◆ Try it
State how many lines of the data contain the string "knee", counting only case-sensitive matches, and give only the number.

◆ Records for the task
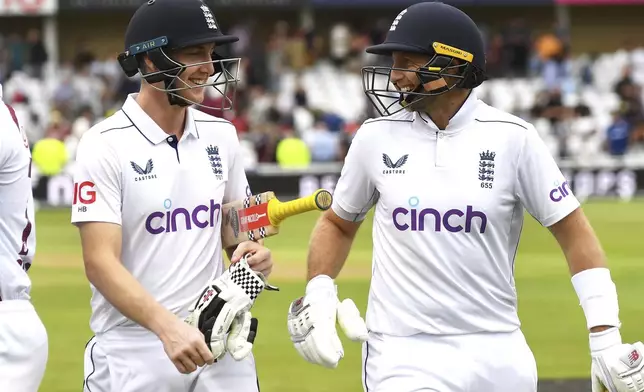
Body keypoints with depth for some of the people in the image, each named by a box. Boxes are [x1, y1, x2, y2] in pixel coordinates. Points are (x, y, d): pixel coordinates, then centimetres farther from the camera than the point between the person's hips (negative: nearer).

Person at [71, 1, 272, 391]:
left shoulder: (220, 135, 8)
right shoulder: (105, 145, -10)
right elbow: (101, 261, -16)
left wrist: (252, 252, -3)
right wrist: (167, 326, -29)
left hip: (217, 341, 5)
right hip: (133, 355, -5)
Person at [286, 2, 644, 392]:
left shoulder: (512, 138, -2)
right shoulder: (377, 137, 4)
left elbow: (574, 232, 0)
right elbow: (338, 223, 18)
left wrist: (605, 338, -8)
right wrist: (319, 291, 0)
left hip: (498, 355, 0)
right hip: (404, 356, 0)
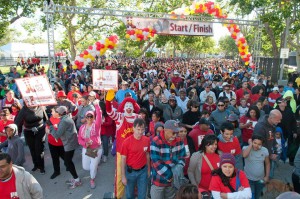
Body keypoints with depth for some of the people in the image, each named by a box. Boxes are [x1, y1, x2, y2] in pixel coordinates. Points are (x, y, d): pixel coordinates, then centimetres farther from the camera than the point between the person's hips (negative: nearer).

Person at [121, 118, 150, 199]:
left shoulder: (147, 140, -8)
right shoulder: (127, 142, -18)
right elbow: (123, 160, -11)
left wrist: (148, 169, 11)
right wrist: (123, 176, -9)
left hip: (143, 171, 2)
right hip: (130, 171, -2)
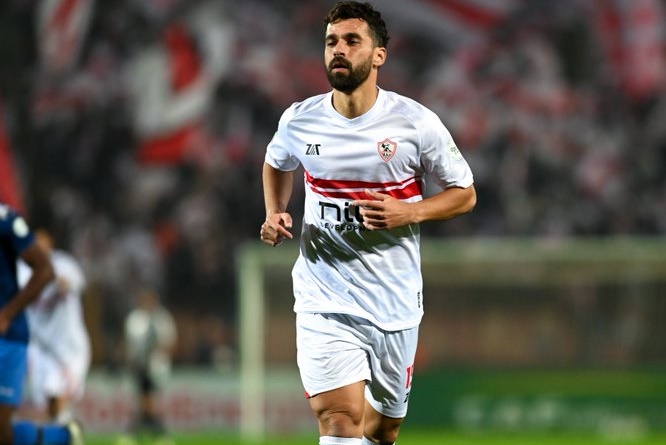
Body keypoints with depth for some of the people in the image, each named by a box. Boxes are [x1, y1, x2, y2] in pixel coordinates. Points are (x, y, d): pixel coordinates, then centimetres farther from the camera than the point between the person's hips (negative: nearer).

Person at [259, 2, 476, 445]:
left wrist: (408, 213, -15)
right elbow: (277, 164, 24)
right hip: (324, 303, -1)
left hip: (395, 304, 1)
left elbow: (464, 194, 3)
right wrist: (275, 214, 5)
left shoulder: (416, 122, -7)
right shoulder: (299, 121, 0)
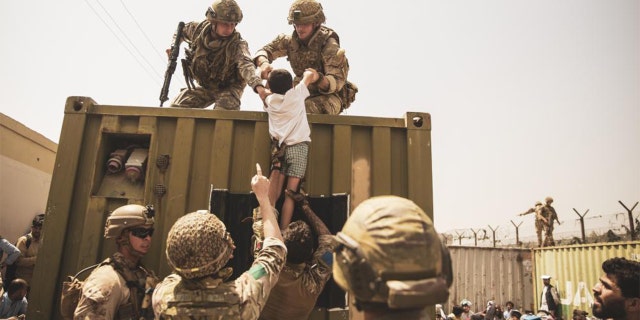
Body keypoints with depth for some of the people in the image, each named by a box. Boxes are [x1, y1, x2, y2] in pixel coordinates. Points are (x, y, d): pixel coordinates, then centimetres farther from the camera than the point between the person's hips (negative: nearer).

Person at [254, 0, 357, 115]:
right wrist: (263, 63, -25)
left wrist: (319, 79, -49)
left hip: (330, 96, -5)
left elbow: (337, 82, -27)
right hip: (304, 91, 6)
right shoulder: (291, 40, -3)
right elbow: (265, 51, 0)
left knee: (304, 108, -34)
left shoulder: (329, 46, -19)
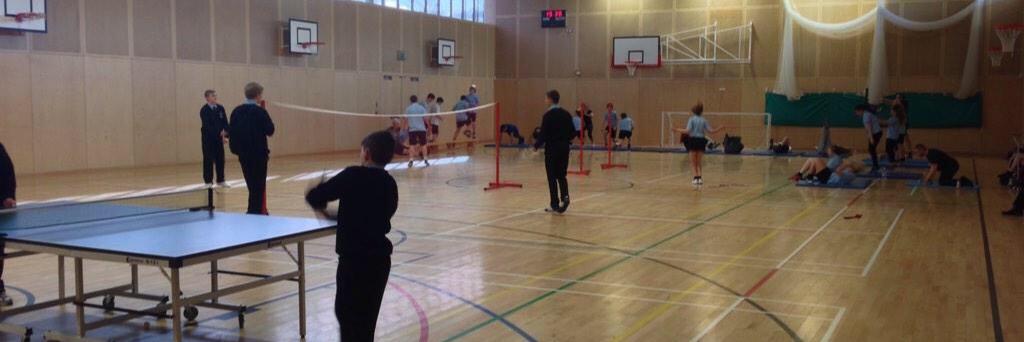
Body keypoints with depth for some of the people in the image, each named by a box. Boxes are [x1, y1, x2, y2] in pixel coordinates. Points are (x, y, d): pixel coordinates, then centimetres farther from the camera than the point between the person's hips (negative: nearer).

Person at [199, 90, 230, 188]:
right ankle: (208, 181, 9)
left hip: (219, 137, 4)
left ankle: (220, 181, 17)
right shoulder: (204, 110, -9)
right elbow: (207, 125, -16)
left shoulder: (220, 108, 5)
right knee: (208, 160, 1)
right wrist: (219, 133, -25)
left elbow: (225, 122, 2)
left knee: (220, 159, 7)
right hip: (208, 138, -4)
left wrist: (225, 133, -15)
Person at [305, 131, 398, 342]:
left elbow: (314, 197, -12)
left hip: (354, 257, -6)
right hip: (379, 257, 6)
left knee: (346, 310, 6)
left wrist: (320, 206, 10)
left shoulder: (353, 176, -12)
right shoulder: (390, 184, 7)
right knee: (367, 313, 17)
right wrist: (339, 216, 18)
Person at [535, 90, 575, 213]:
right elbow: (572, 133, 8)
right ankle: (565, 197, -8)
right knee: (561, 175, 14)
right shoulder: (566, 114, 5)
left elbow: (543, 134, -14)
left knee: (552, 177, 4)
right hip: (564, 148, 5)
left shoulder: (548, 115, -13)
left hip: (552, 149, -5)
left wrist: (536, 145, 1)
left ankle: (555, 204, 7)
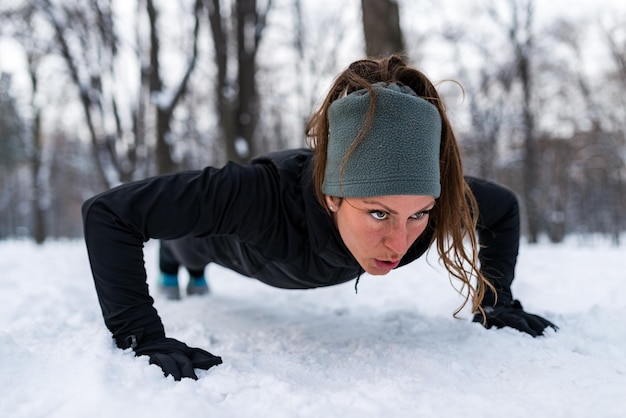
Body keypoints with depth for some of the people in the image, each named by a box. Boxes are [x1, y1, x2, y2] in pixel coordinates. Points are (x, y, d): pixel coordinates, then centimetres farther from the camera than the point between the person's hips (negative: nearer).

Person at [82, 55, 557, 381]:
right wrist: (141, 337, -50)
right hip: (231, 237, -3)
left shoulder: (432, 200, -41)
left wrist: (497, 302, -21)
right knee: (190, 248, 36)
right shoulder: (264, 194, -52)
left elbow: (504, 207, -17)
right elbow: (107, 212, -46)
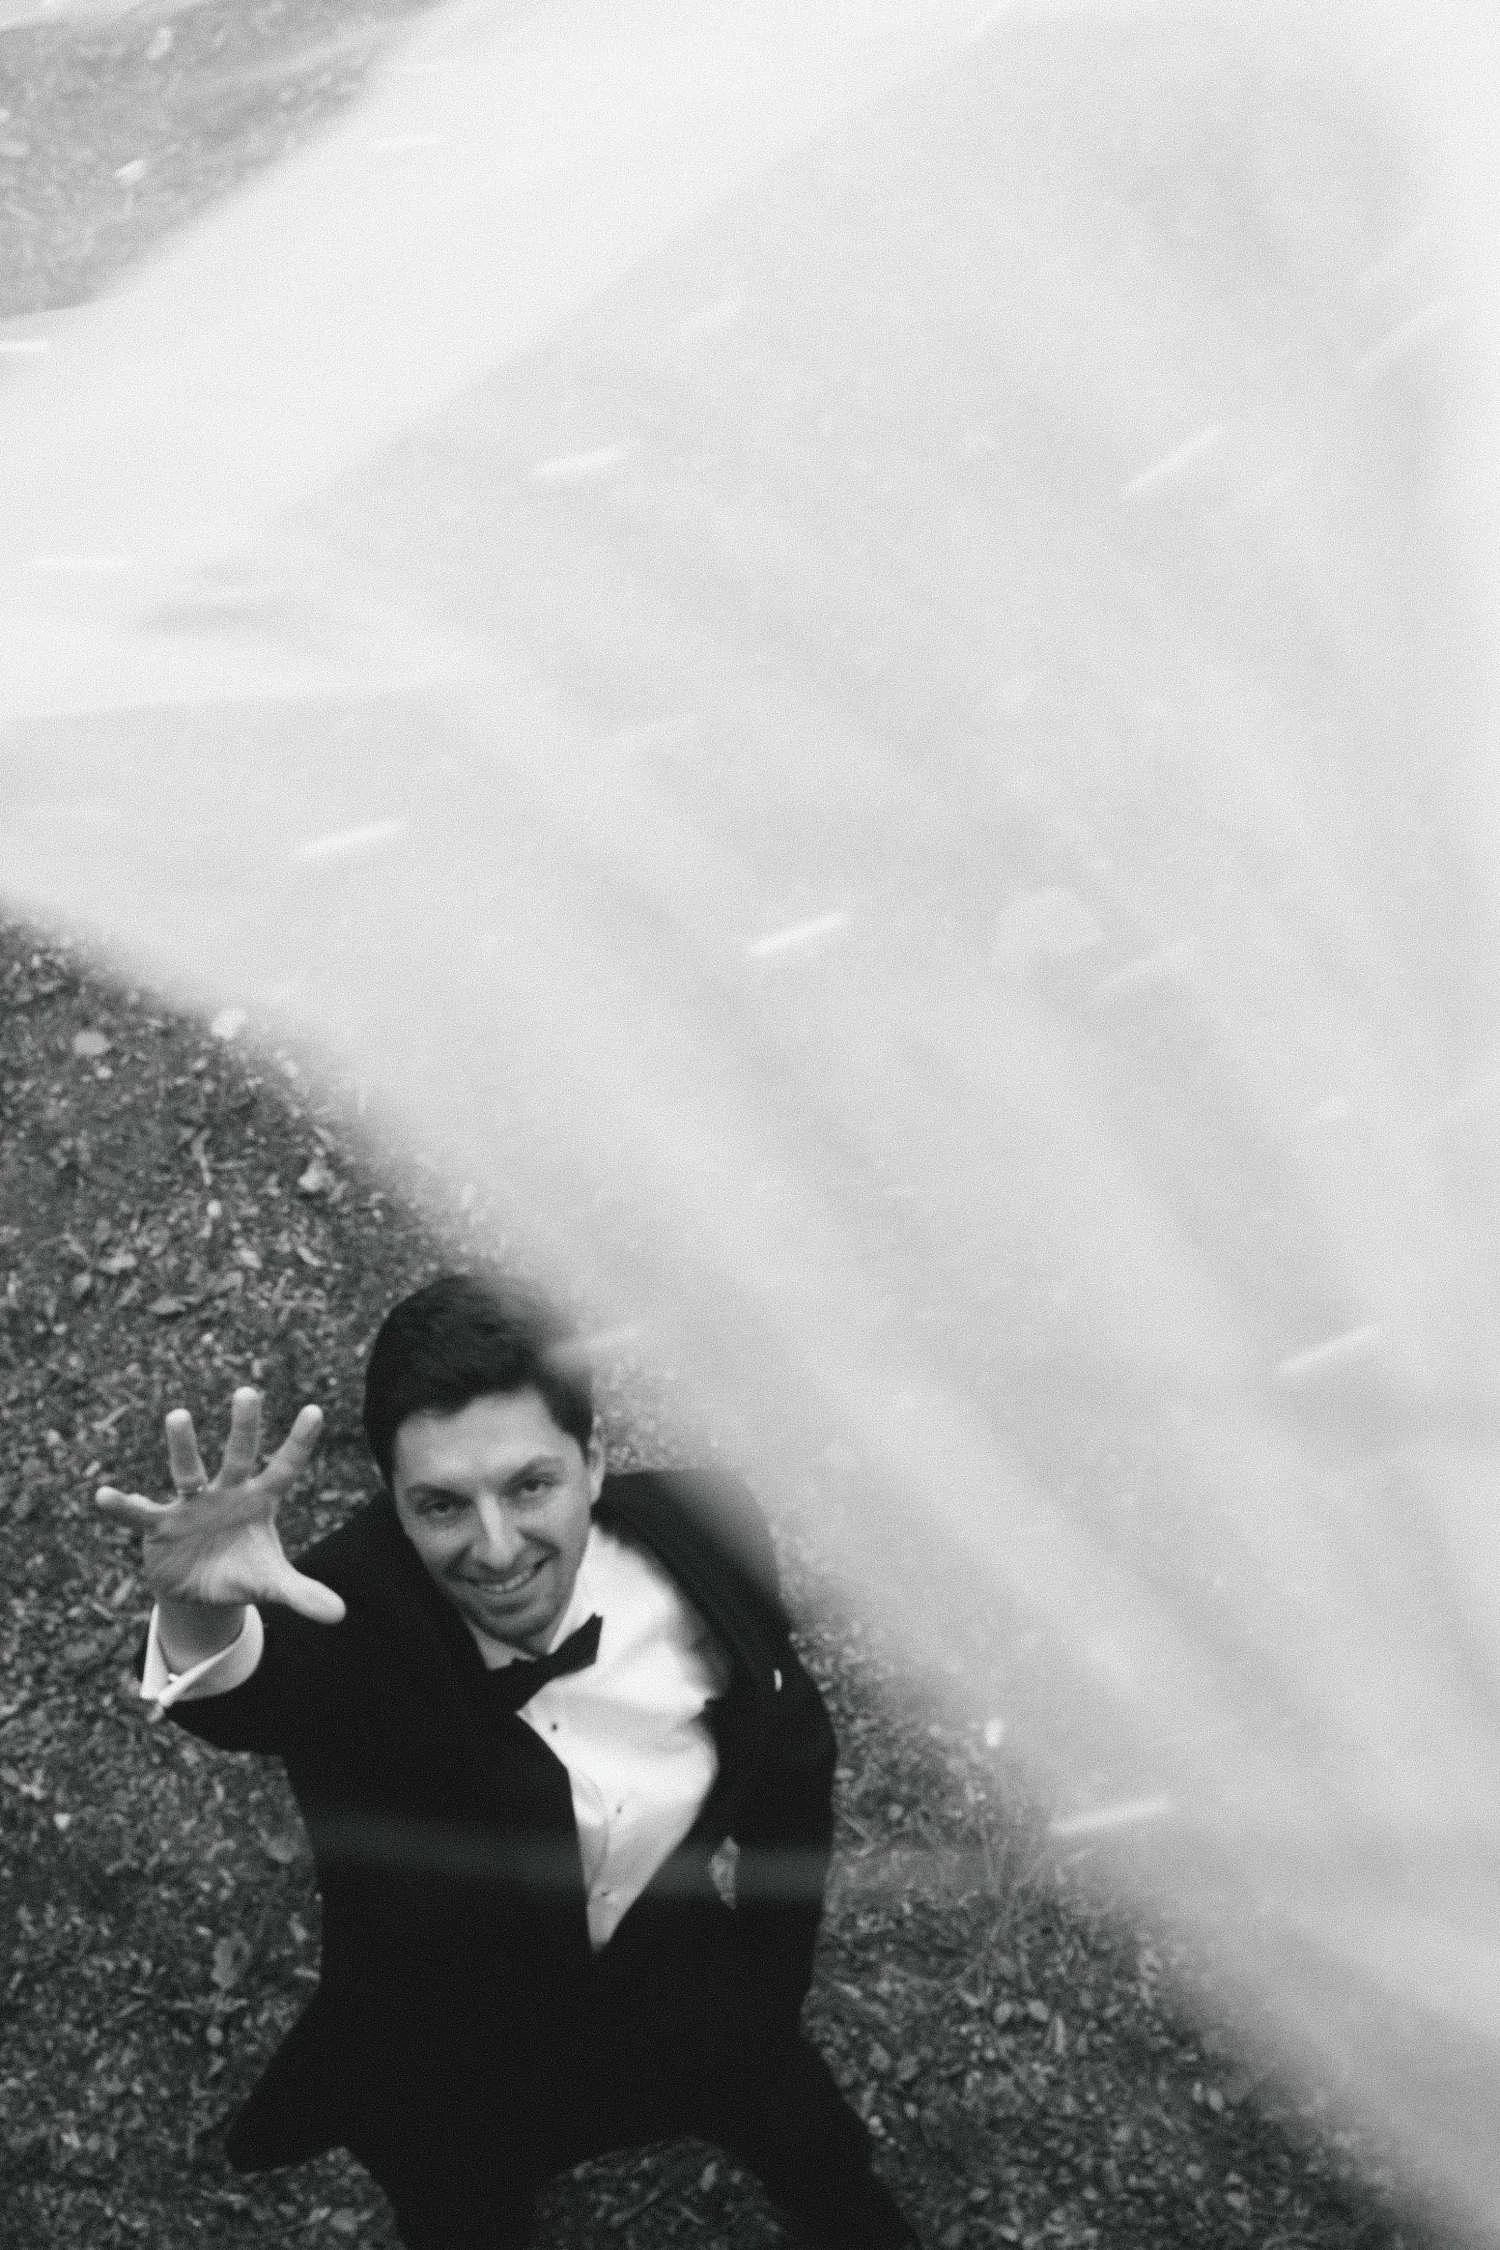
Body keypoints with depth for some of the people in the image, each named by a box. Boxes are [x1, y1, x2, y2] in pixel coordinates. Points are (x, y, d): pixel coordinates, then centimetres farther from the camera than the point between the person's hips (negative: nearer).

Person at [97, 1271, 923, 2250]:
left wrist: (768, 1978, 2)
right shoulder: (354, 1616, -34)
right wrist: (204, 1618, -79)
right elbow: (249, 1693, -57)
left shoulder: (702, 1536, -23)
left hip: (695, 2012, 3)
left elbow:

◆ Task result
8